- Texte de l'exercice:
Son importance s’explique par la conjoncture d’après-guerre, par l’État Providence et la Guerre Froide, et depuis le libéralisme triomphant nous aurait replongé depuis dans une conjoncture marxiste (?). (livre écrit en 2004, bref moment d’optimisme de notre coté, mais la crise, comme d’habitude, tarde à valider nos conjectures).

 

Quelle est au fond la philosophie actuellement dominante du langage? C’est l’idée que le langage est un instrument de communication, évidence lourde de la doxa, et qui est le masque de la propagande (l’action décidée étant toujours proposée comme la seule possible). Rappel de l’hostilité de Deleuze à la communication (oui, mais enfin, ça communique quand même!). Ce sont les PSS des linguistes, comme celle de Chomsky,

C’est la philosophie explicite du langage, Austin, Searle, Grice d’un coté, Habermas de l’autre. Pour sortir de la pensée dominante du langage, il faut une autre philosophie (marxiste).

 

La philosophie dominante est caractérisée ainsi: immanence, langue des anges, fonctionnalité, la première fonction, référentielle, est la communication, transparence, idéalité, systémicité et synchronie. il faut inverser tout ça., non-immanence, dysfonctionnalité, opacité, matérialité, systématicité partielle, historicité. Et incidemment, mais sans entrer dans les détails, Saussure fait l’objet d’un traitement intermédiaire, avec reproche d’abstraire le langage de la langue. Mais le mérite de rompre avec l’individualisme méthodologique. JJ Lecercle est tout de même d’accord avec Saussure en ce que celui-ci pose le langage comme objet d’étude autonome qui n’est pas réductible à un objet collectif reconstruit sur la base de l’individualisme méthodologique comme somme des actions des individus.

 

Que dire de la tradition marxiste?

 

Gare aux effets du bon sens stalinien en linguistique, Staline étant l’auteur d’une brochure sur les questions linguistiques, qui a été accueillie favorablement par les intellectuels communistes en 1950, car il rendait aux chercheurs leur autonomie dans le contexte de la polémique “science prolétarienne, science bourgeoise”. Il y a donc une tradition marxiste du langage instrument de communication transparent, et cela ne nous surprendra pas de trouver en Staline son propagandiste. Staline,  opposé à Pasolini, et aussi à la linguistique de Deleuze et Guatarri, dans “Mille plateau”, et même à Lénine qui a écrit une brochure sur les mots d’ordres en 1917. Lecercle annexe D et G au marxisme, ce sont des “paramarxistes”, dit-il.

 

Il a donc deux illustrations marxistes de ces linguistiques opposées, Staline étant largement un réducteur du langage à la communication, cette réduction s’enracinant dans la thèse du dépérissement de la lutte des classes sous le socialisme. Il reproche à Staline d’être au fond comme tous les autres des postulants de la langue communication. Sa langue est hors de l’histoire, et l’auteur s’inscrit en faux. Il prétend que la communication n’est pas l’essence du langage. Pour lui la langue est idéologie. Pasolini, quant à lui propose une théorie des rapports oral-écrit qui place la langue réelle à l’intersection de deux domaines, l’oralité populaire et dialectale qui accumule des restes retombés de la sphère historique, et la langue écrite des pouvoirs qui ne peut s’analyser que de l’extérieur, dans la compréhension de son instrumentalisation dans la lutte des classes.

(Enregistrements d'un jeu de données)
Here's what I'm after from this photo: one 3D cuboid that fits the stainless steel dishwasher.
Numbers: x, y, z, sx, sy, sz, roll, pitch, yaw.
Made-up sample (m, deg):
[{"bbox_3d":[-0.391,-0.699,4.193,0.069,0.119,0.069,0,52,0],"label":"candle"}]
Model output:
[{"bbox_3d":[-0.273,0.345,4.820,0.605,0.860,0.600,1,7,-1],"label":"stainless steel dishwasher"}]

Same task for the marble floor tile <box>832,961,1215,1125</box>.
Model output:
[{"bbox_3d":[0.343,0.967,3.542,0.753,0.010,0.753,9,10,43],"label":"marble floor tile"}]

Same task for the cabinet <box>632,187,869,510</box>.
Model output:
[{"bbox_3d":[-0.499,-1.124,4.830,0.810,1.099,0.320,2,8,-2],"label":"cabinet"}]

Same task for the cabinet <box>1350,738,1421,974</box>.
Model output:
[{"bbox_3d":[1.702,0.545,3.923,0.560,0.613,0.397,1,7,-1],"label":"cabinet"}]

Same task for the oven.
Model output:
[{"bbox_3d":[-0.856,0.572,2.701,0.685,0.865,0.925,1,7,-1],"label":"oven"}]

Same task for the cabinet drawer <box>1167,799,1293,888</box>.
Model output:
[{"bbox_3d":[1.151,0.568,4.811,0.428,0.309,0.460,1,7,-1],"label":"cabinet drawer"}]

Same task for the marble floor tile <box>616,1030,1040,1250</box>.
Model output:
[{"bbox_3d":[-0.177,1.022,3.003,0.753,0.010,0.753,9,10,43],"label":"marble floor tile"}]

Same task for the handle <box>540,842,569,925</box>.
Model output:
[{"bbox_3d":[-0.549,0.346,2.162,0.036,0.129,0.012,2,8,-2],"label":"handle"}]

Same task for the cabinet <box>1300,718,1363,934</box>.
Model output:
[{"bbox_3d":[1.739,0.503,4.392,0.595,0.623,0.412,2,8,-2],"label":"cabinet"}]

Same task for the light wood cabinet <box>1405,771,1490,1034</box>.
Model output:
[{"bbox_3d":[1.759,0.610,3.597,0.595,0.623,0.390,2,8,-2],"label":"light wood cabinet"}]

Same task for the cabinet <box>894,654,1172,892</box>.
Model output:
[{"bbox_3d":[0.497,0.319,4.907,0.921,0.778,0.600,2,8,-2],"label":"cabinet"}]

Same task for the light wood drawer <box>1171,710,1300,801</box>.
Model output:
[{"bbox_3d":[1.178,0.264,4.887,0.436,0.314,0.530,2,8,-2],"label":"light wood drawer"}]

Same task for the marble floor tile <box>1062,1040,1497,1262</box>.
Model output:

- Exploitation du texte:
(1) Recopiez, dans le texte sur la philosophie du langage, le passage qui débute aux mots « Quelle est au » et se termine après les mots « autre philosophie (marxiste). ».
(2) Traduisez en anglais la phrase suivante du texte sur la philosophie du langage : « Pour sortir de la pensée dominante du langage, il faut une autre philosophie (marxiste). »
(3) Les affirmations suivantes sont-elles conformes au texte sur la philosophie du langage ? Répondez par oui ou par non, en citant les mots du texte qui permettent de trancher.
(a) La brochure de Staline sur les questions linguistiques a reçu un accueil favorable des intellectuels communistes en 1950.
(b) Le livre dont il est question a été écrit en 2010.
(c) Lénine a écrit une brochure sur les mots d'ordre en 1917.

- Corrigé des exercices:
(1)
Quelle est au fond la philosophie actuellement dominante du langage? C’est l’idée que le langage est un instrument de communication, évidence lourde de la doxa, et qui est le masque de la propagande (l’action décidée étant toujours proposée comme la seule possible). Rappel de l’hostilité de Deleuze à la communication (oui, mais enfin, ça communique quand même!). Ce sont les PSS des linguistes, comme celle de Chomsky,

C’est la philosophie explicite du langage, Austin, Searle, Grice d’un coté, Habermas de l’autre. Pour sortir de la pensée dominante du langage, il faut une autre philosophie (marxiste).

(2) To move beyond the dominant thinking about language, another (Marxist) philosophy is needed.

(3)
(a) Oui : « qui a été accueillie favorablement par les intellectuels communistes en 1950 ».
(b) Non : « livre écrit en 2004 ».
(c) Oui : « Lénine qui a écrit une brochure sur les mots d’ordres en 1917 ».